In 1965, during the “golden age of capitalism,” “the ratio between the CEO in a company and the average worker was a respectable 20:1. For every dollar earned by an average employee, the CEO would rake in $20.”  Now this was the ratio between the CEO and a given company’s average employee, and I want to establish tax rates for businesses based on the ratio between the pay of a given business’s CEO and the lowest paid employee. So let us say that we will set a company’s tax at 20% if that ratio is 40:1. That means that if we start at zero tax if the ratio is 1:1, the tax will be 1% for a 2:1 ratio, 2% for a 4:1 ratio, and so on. The tax will reach 100% when there is a 200:1 ratio.
This will, obviously, keep CEO pay in line. But it will also help small businesses and start-ups by reducing their tax burden if only they narrow their wage ratios.

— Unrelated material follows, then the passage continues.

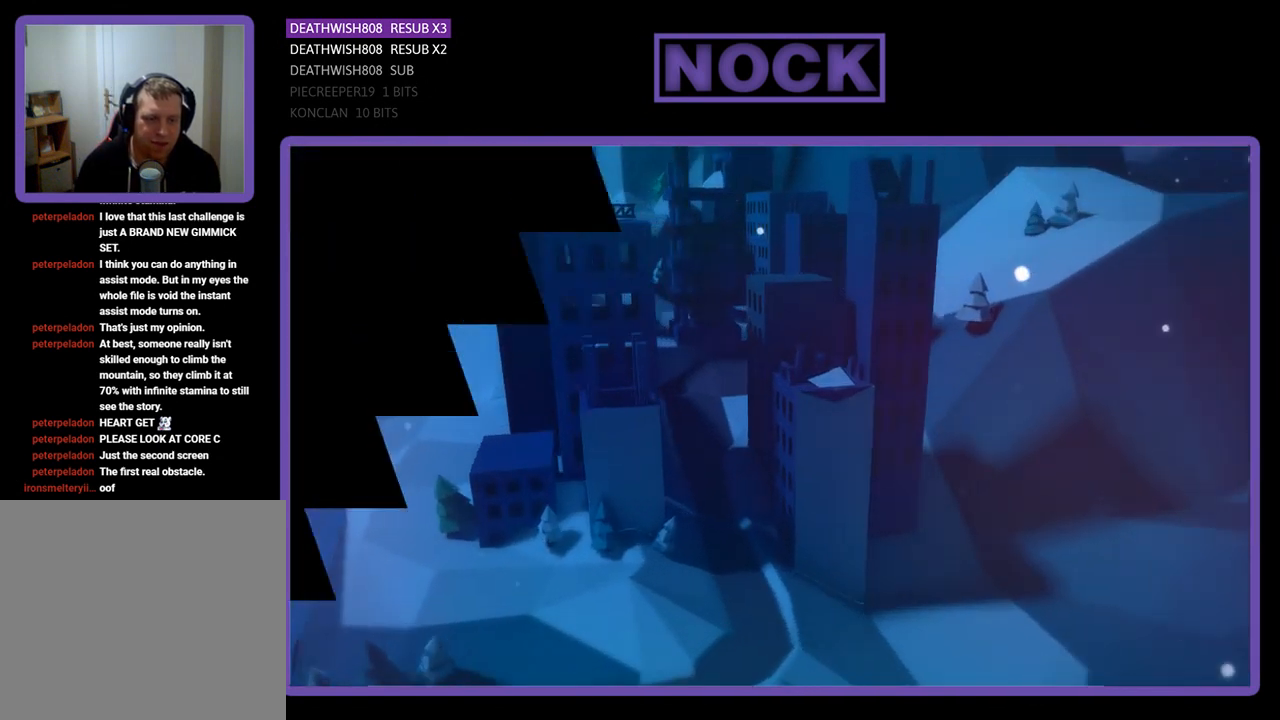
{"buttons": [], "events": []}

Now the maximum ratio is intended to replace the minimum wage. But we really don’t want people making $1.00 per hour, because they can’t live on that. So if a company can only afford to pay below what an employee needs to live on, the government will supplement employee pay according the HHS Poverty Guidelines. So if a given employee has a family of four, he needs to make $25,100.00 per year (in the 48 contiguous states and the District of Columbia) in order for his family to not be in poverty. So, under this plan, if the employee makes only $15,100.00 from his job, he will receive the difference in the form of a negative tax from the government.

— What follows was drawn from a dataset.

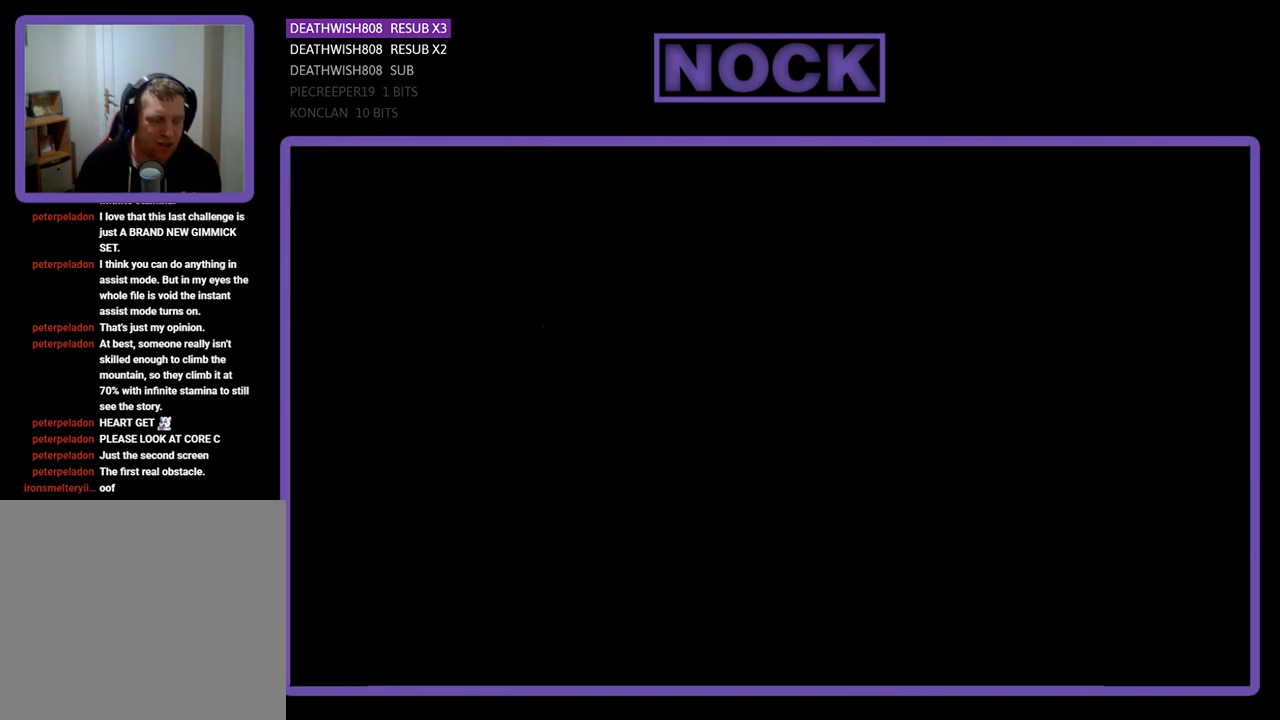
{"buttons": [], "events": []}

The NIT and the MR work in conjunction here. We don’t want companies that can afford to pay good wages cheating the system by paying low wages and having the rest supplemented by the taxpayers. The MR controls for this, because a company with a wide ratio will pay a higher tax than a company with a narrower one. A business owner, therefore, will not be incentivized to compensate himself at too greater a rate than what he pays his workers. What he pays his employees will limit how much he can pay himself.

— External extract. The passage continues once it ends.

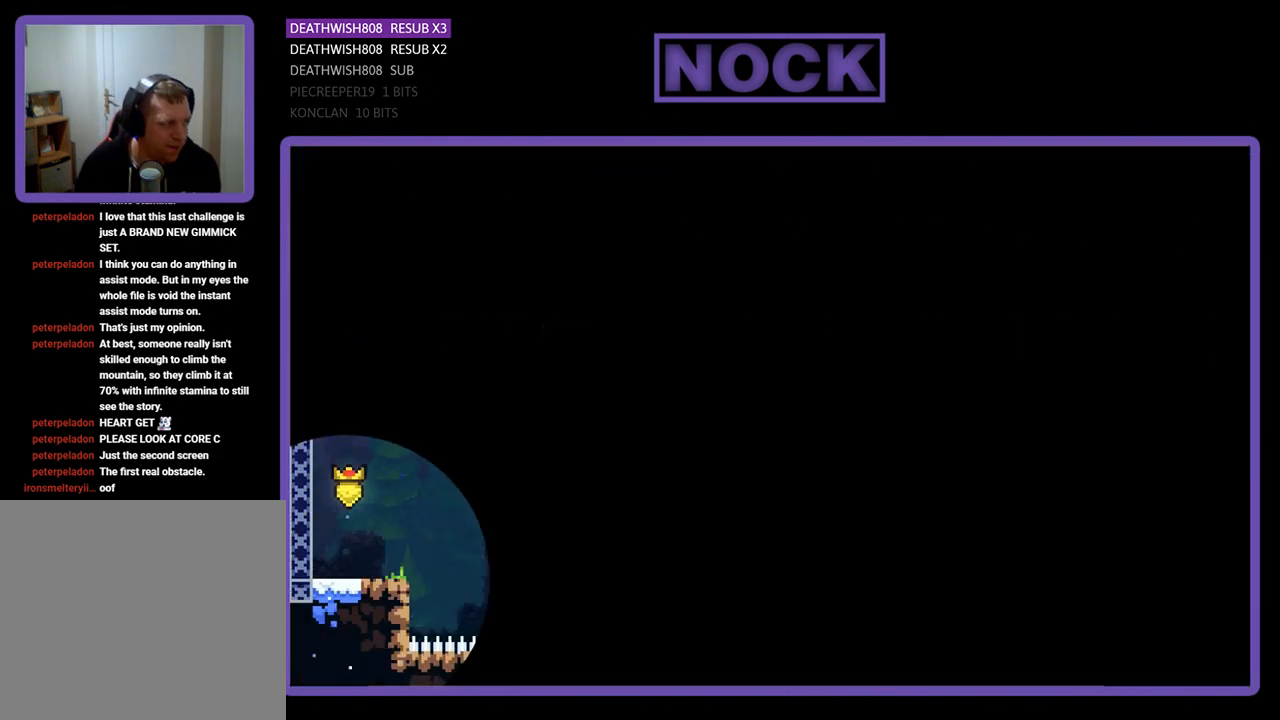
{"buttons": ["R2"], "events": [[300, "R2", "down"]]}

But if a person is unemployed and has a family of four, the government will, under this plan, be sending him the entire $25,100.00. And we don’t want a situation where lower wage workers will have the same income whether they work or not. We don’t want a single individual to be in poverty, but we do want there to be an economic incentive to work in all cases.
The poverty line according to the guidelines increases by an amount of $4,320.00 for each person in the household. A person who is working, under the plan, would be treated as if he had one more person in his household than he actually has. A full-time employee with a household of four, would be treated as if he had a household of five. So our worker with a four person family would be brought up to the level of $29,420.00 instead of $25,100.00. Part-time employees would be so elevated according to their hours worked. So, for example, an employee with a four person household working half-time would be treated as if he had 4.5 people in his household, and have his amount brought up to $27,260.00.
Combining the NIT and the MR in this manner would ensure that no one was in poverty, that work was incentivized, that start-ups and small businesses could hire more people, and that unscrupulous employers would pay a tax to compensate for the burden they inflict on the community.
And that is how the plan would work.